大舞台で力を出し切れない悩みを解決するために。
ティメルは2010年まで現役を続けていたこともあり、指導歴自体は浅い。そのためソチ五輪で金メダリストを育て上げたわけではない。しかし小平が惹かれたのは、トリノ五輪で見た、金メダリストとしての強烈なメンタリティーだった。
小平は、23歳で出た'10年バンクーバー五輪で500mで12位、1000mと1500mで5位入賞を果たし、田畑真紀、穂積雅子と組んだチームパシュートでは銀メダルを獲得した。そして、個人種目で金メダル獲得を目指したソチ五輪までの4年間は、下半身の筋肉を増やし、氷に密接するような低い姿勢の滑りを身につけ、ワールドカップで表彰台に上がる回数を徐々に増やしていた。

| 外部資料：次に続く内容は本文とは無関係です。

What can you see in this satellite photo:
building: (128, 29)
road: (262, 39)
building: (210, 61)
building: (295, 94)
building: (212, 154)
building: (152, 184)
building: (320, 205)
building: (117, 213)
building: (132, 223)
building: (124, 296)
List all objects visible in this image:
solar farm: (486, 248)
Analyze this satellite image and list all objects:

ただ、ここぞという大会ではなかなか力を発揮することができなかった。シーズン前半の好調さを持続することができず、失速することもままあった。
小平を長年指導する結城匡啓コーチは「力は確実についているが、まだ大きな大会で爆発的な滑りを見せたことがない。どうにかして爆発させてやりたい」という悩みを抱えていた。

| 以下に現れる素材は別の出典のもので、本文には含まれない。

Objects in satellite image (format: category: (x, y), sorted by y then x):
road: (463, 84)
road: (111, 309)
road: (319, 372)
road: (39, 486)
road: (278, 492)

500mに照準を合わせて臨んだソチ五輪の5位という成績は、いわば実力がそのまま反映された現実だった。
オランダに渡った直後は食生活で苦しんだが……。
オランダに渡った1年目のシーズン、小平はワールドカップ参戦9シーズン目にして初めて表彰台の真ん中に上がり、シーズンのW杯ランキング500mで総合1位になるという大成功を収めた。ただ、長野の和食で育った体には、乳製品がどうしても多くなってしまうオランダの食事が合わなかった。2シーズン目は牛乳と卵のアレルギーになって体調を崩し、成績不振に陥った。
2年ぶりに帰国し、和食中心の生活に戻した今シーズンは、2年間取り組んできたスケーティングフォームの改造が実を結び、自己ベスト連発の原動力となっている。